====== Raw data ======

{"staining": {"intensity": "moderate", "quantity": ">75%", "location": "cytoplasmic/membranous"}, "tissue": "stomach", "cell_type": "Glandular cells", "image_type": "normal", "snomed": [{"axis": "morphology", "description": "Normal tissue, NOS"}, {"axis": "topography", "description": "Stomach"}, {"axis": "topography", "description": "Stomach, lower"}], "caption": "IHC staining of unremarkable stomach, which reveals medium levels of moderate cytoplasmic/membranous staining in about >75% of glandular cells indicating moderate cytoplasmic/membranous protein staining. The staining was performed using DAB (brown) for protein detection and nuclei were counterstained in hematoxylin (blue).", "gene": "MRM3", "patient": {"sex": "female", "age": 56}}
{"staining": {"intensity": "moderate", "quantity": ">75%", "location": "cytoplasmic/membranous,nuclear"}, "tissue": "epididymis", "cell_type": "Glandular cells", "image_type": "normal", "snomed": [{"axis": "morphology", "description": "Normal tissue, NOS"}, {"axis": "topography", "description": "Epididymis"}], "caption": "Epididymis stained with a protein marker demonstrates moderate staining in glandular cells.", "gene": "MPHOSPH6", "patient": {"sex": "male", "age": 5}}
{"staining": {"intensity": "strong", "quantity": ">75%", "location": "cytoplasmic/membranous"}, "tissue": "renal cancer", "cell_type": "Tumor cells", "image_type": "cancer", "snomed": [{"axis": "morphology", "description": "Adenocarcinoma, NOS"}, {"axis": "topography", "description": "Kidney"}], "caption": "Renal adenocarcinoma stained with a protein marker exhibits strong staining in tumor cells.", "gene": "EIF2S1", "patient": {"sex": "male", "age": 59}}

======

[Assignment]: Once you have read the listing, retype it in full, word for word.

[Task output]:
{"staining": {"intensity": "moderate", "quantity": ">75%", "location": "cytoplasmic/membranous"}, "tissue": "stomach", "cell_type": "Glandular cells", "image_type": "normal", "snomed": [{"axis": "morphology", "description": "Normal tissue, NOS"}, {"axis": "topography", "description": "Stomach"}, {"axis": "topography", "description": "Stomach, lower"}], "caption": "IHC staining of unremarkable stomach, which reveals medium levels of moderate cytoplasmic/membranous staining in about >75% of glandular cells indicating moderate cytoplasmic/membranous protein staining. The staining was performed using DAB (brown) for protein detection and nuclei were counterstained in hematoxylin (blue).", "gene": "MRM3", "patient": {"sex": "female", "age": 56}}
{"staining": {"intensity": "moderate", "quantity": ">75%", "location": "cytoplasmic/membranous,nuclear"}, "tissue": "epididymis", "cell_type": "Glandular cells", "image_type": "normal", "snomed": [{"axis": "morphology", "description": "Normal tissue, NOS"}, {"axis": "topography", "description": "Epididymis"}], "caption": "Epididymis stained with a protein marker demonstrates moderate staining in glandular cells.", "gene": "MPHOSPH6", "patient": {"sex": "male", "age": 5}}
{"staining": {"intensity": "strong", "quantity": ">75%", "location": "cytoplasmic/membranous"}, "tissue": "renal cancer", "cell_type": "Tumor cells", "image_type": "cancer", "snomed": [{"axis": "morphology", "description": "Adenocarcinoma, NOS"}, {"axis": "topography", "description": "Kidney"}], "caption": "Renal adenocarcinoma stained with a protein marker exhibits strong staining in tumor cells.", "gene": "EIF2S1", "patient": {"sex": "male", "age": 59}}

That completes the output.